Cassandra Snapshot and Restore

Enable incremental backup

Set increamental_backups to true in cassandra.yaml file and restart the node.

cqlsh> create KEYSPACE ks1 WITH replication = {'class': 'SimpleStrategy', 'replication_factor': 1};
cqlsh:ks1> use ks1;
cqlsh:ks1> create table user(email text primary key, name text, age int);
cqlsh:ks1> insert into user (email, name, age) values('a@b.com', 'ab', 23);

Take full data backup at a node using snapshot command

[training@localhost apache-cassandra-3.10]$ bin/nodetool snapshot ks1
Requested creating snapshot(s) for [ks1] with snapshot name [1498071498398] and options {skipFlush=false}
Snapshot directory: 1498071498398
[training@localhost apache-cassandra-3.10]$ ls -ltr data/data/ks1/user-64c3fcb056b311e79c839104c563abca/snapshots/
total 4
drwxrwxr-x 2 training training 4096 Jun 22 00:28 1498071498398

Delete all snapshots

[training@localhost apache-cassandra-3.10]$ bin/nodetool clearsnapshot 
Requested clearing snapshot(s) for [all keyspaces]

View snapshot folder

[training@localhost apache-cassandra-3.10]$ ls -ltr data/data/ks1/user-64c3fcb056b311e79c839104c563abca/
total 40
drwxrwxr-x 2 training training 4096 Jun 22 00:26 backups
-rw-rw-r-- 1 training training   16 Jun 22 00:28 mc-1-big-Filter.db
-rw-rw-r-- 1 training training   11 Jun 22 00:28 mc-1-big-Index.db
-rw-rw-r-- 1 training training   65 Jun 22 00:28 mc-1-big-Summary.db
-rw-rw-r-- 1 training training   42 Jun 22 00:28 mc-1-big-Data.db
-rw-rw-r-- 1 training training   10 Jun 22 00:28 mc-1-big-Digest.crc32
-rw-rw-r-- 1 training training   43 Jun 22 00:28 mc-1-big-CompressionInfo.db
-rw-rw-r-- 1 training training 4651 Jun 22 00:28 mc-1-big-Statistics.db
-rw-rw-r-- 1 training training   92 Jun 22 00:28 mc-1-big-TOC.txt

Make a change. Shortly, you will revert this change in the database by restoring the old spapshot.
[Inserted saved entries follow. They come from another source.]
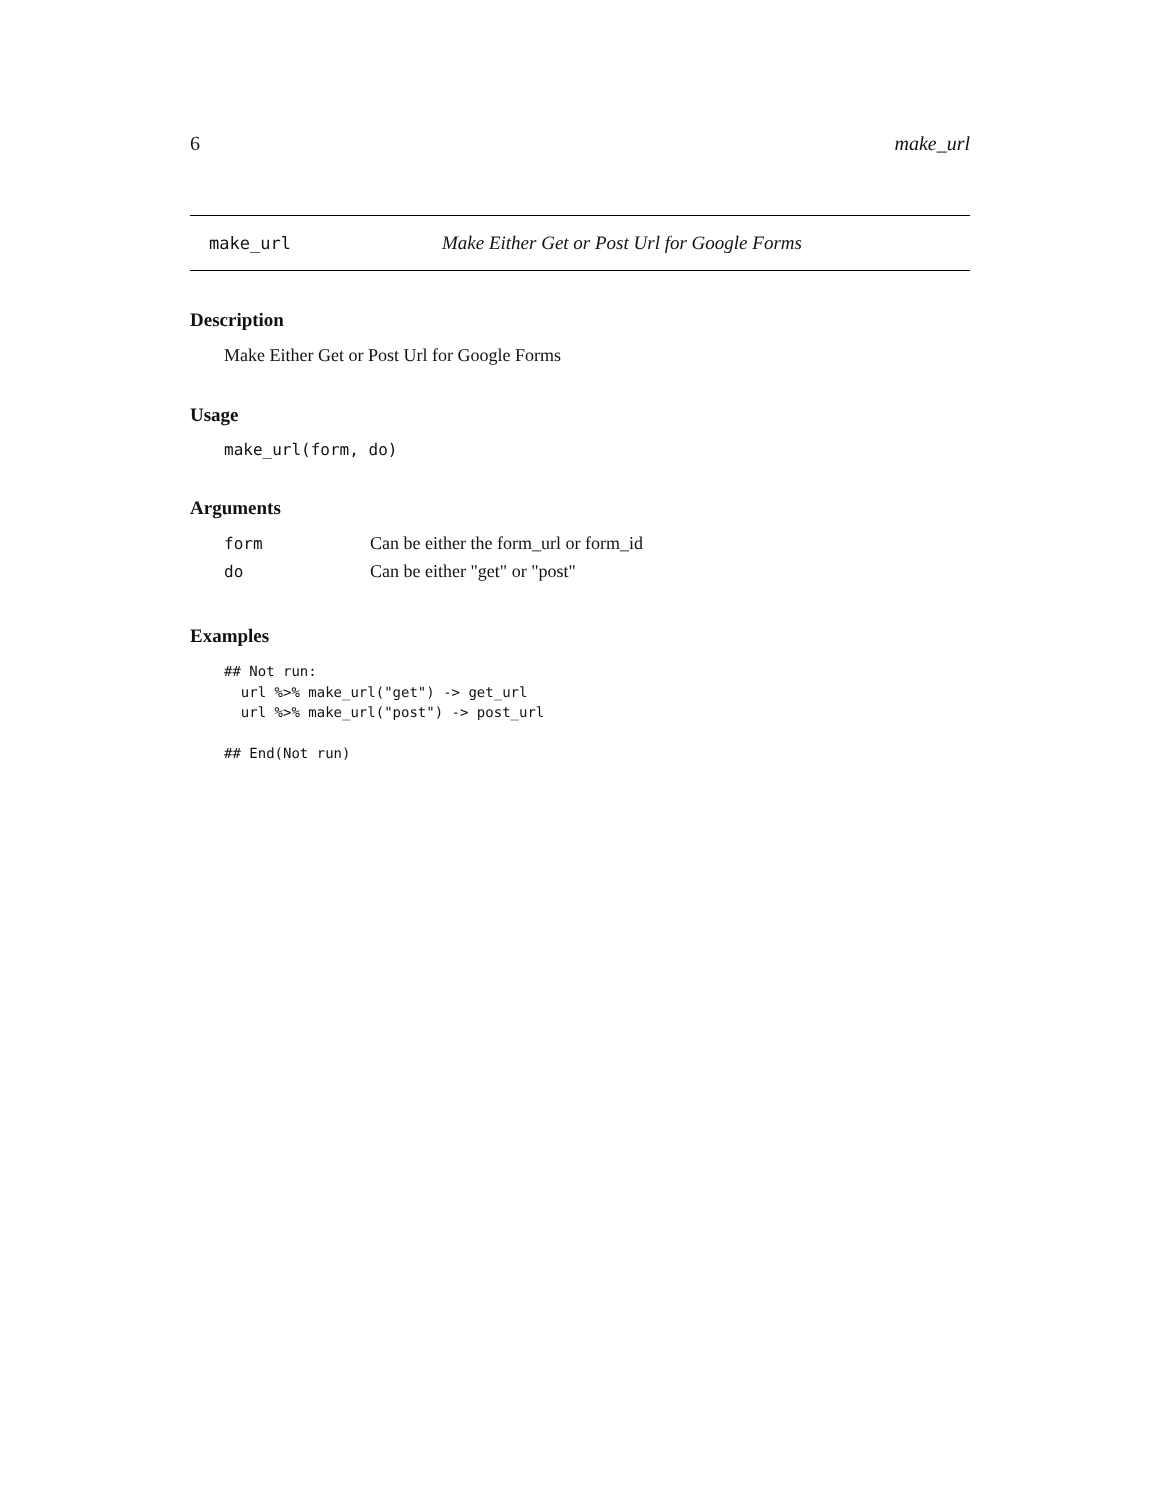6 make_url
make_url Make Either Get or Post Url for Google Forms
Description
Make Either Get or Post Url for Google Forms
Usage
make_url(form, do)
Arguments
| form | Can be either the form_url or form_id |
| do | Can be either "get" or "post" |
Examples
## Not run:
  url %>% make_url("get") -> get_url
  url %>% make_url("post") -> post_url

## End(Not run)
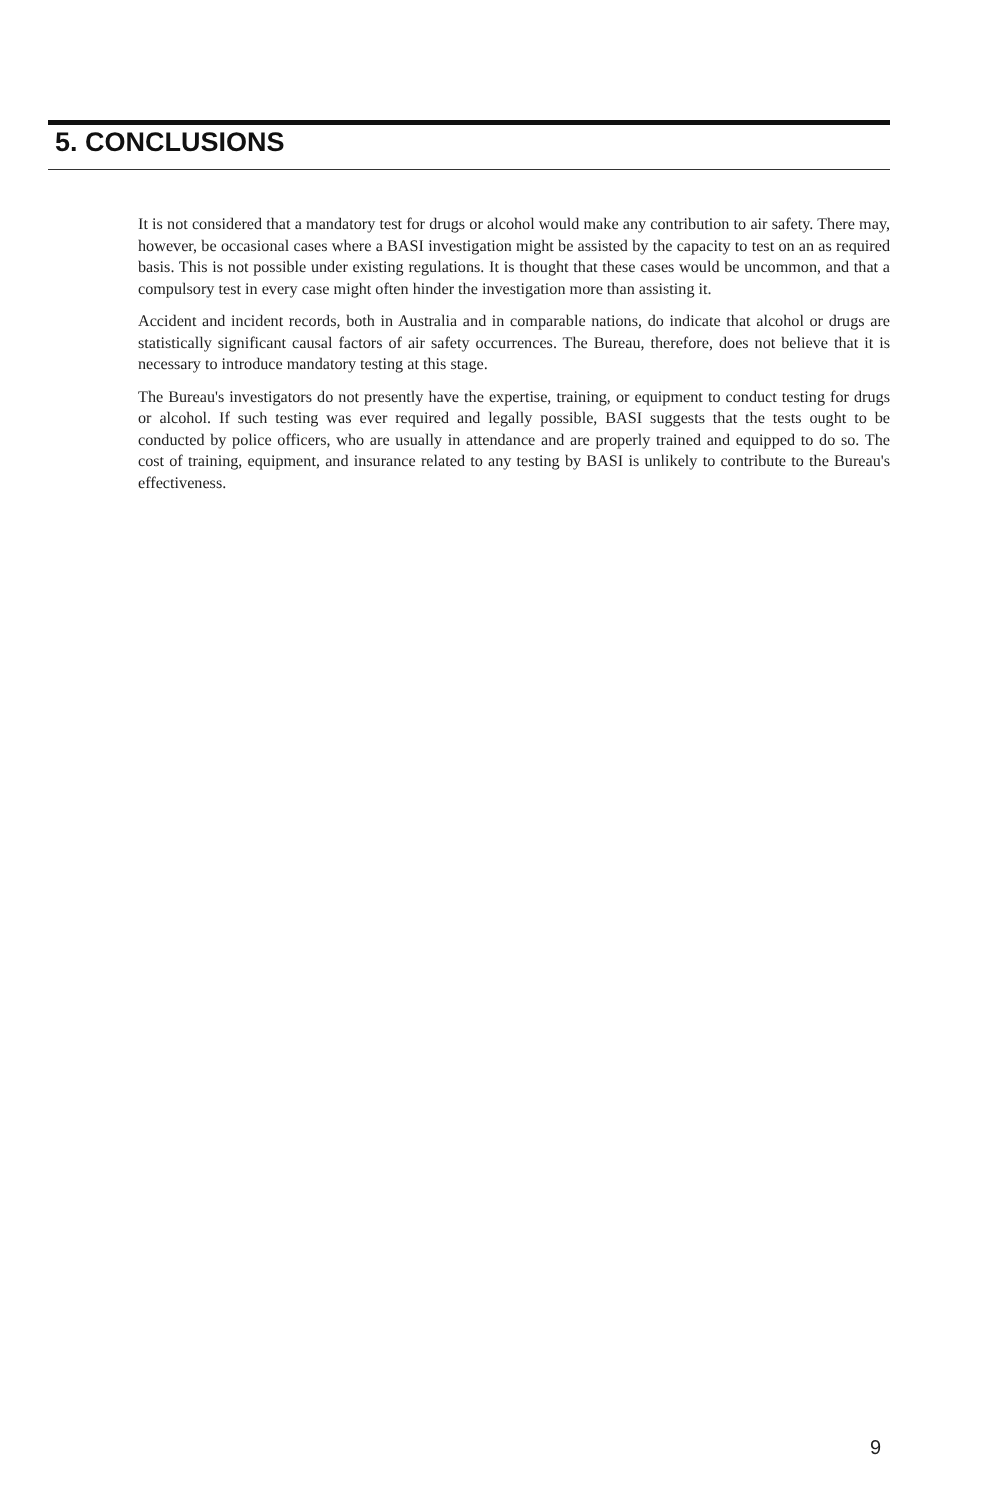5. CONCLUSIONS
It is not considered that a mandatory test for drugs or alcohol would make any contribution to air safety. There may, however, be occasional cases where a BASI investigation might be assisted by the capacity to test on an as required basis. This is not possible under existing regulations. It is thought that these cases would be uncommon, and that a compulsory test in every case might often hinder the investigation more than assisting it.
Accident and incident records, both in Australia and in comparable nations, do indicate that alcohol or drugs are statistically significant causal factors of air safety occurrences. The Bureau, therefore, does not believe that it is necessary to introduce mandatory testing at this stage.
The Bureau's investigators do not presently have the expertise, training, or equipment to conduct testing for drugs or alcohol. If such testing was ever required and legally possible, BASI suggests that the tests ought to be conducted by police officers, who are usually in attendance and are properly trained and equipped to do so. The cost of training, equipment, and insurance related to any testing by BASI is unlikely to contribute to the Bureau's effectiveness.
9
cqlsh:ks1> insert into user (email, name, id) values('a@b.com', 'ab.new', 23);

Truncate the table that you want to restore.

cqlsh:ks1> truncate user;

Copy the appropriate (by looking at the datetime) snapshot and backup files from the /backups directory to table dir at the linux file system.

Recreate the schema if necessary. You can find schema in schema.cql in the snapshot directory.

Refresh the node using nodetool command. You have to do this operation at each node.

[training@localhost apache-cassandra-3.10]$ bin/nodetool refresh

Alternatively, you can run SS table loader

[training@localhost apache-cassandra-3.10]$ tools/bin/sstableloader -d <contact point, ip> <snapshot dir of SStable>

Steps

1. Create keyspace with RF=1, and create a table movies inside it and load the data into the table

2. Record the number of rows and verify there is a record with movieId = 1

3. Take a snapshot on all nodes of one dataceneter

4. Delete record with movieId = 1 to simulate a descructive change. You would like to restore the database to previous step.

5. Truncate the table to ensure all existing records are wiped clean. Note, during truncation all nodes in the cluster must be up.

6. Restore the snapshot you want. Just copy over the SStables from snapshots directory.

7. Run nodetool refresh command

$ nodetool -h 127.0.0.1 -p 7199 refresh demo movies  

Above steps will help you restore a table without shutting down the nodes.

Load table from SStables using SStableLoader

If you are restoring the SStables from one cluster to another cluster having different network topology, you can use SStableloader to restore data from the SStables.

Copy the SStables that you want to load to the data directory of the table.

$ cp data/data/demo/movies*/snapshots/1510828229153 data/data/demo/movies*/

Run SStable loader

$ bin/sstableloader -d 127.0.0.1 --username cassandra --password cassandra data/data/demo/movies-d92bf7a0cab811e7878601b6d23bab63/

Key different between nodetool refresh and sstable loader approach

While there are a similarity between the above 2 approaches to restore the snapshot, there is one fundamental difference is there. In refresh command approach, assumption is data in SStable belogs to the current node. So, this approach is applicable, when you want to restore the snapshot of an already running node. SStable loader approach on the another hand can stream out data from the running node to any other node in the clusters. This is suitable approach when the tokens has been re-distributed due cluster resizing.